Cuando Sue y Tom llegaron al establo se empeñaron, como buenos ingleses, en tener su jardín de rosas. Sigue llamándose así, The Rose Garden, pero son otras las flores que lo adornan, más perennes y autóctonas. “Las distintas capas que nos rodean son capas del tiempo y reflejan lo que ha sido nuestra vida. Entendimos pronto una realidad inescapable: solo cultivas aquello que tu suelo y tu clima te permiten cultivar”.
A un extremo de The Barn, la pareja ha comenzado a construir un centro educativo, que van pagando de su bolsillo y de pequeñas donaciones, para que hospitales o colegios lleven a pacientes y alumnos a descubrir la naturaleza.
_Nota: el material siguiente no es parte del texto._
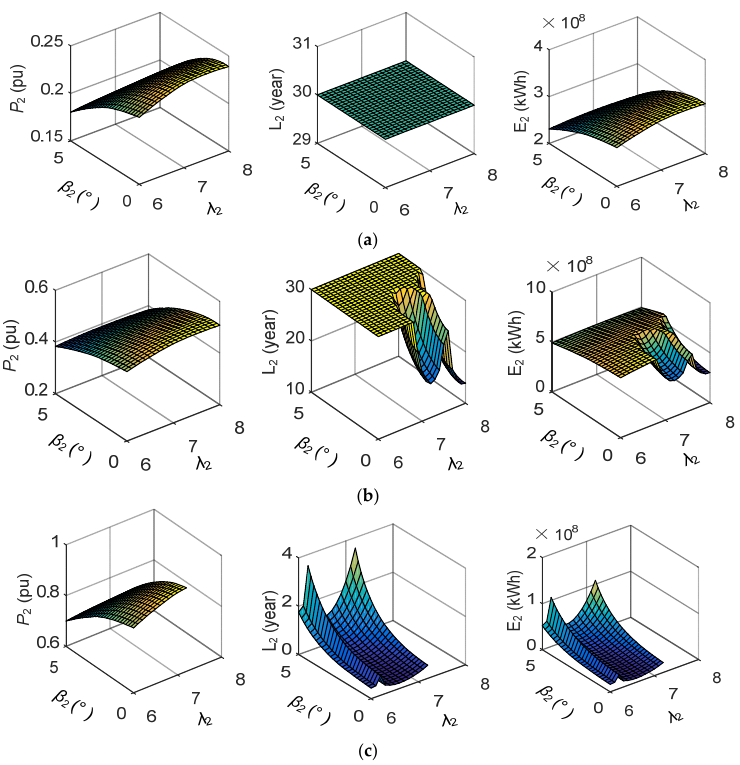
Figure 15. The active power, lifetime, and energy production in terms of the pitch angle and tip speed ratio at the wind speed of: ( a ) 7 m/s; ( b ) 9 m/s; ( c ) 11 m/s.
Tom ha dividido en decenas de cuadrículas el terreno, para crear una “biblioteca de las plantas”. Arena para que surja la vegetación del desierto, tierra árida para recrear los espacios mediterráneos, humedad esponjosa para las flores inglesas. En el otro extremo, The Meadow (La Pradera) es una suave colina de césped alto y salvaje, salpicado de narcisos amarillos, que borra de un modo casi imperceptible los lindes que separan el refugio de los Stuart-Smith de los cultivos agrícolas que lo rodean. “Aquí pierdes la noción del tiempo, como la pierde un niño cuando está jugando. Entras en un estado mental creativo en el que las horas pasan a ser algo irrelevante y, en ese sentido, se alargan. Aprendes a ser paciente”, se despide Sue con otro puñado de ventajas adquiridas después de años de ajardinar su mente.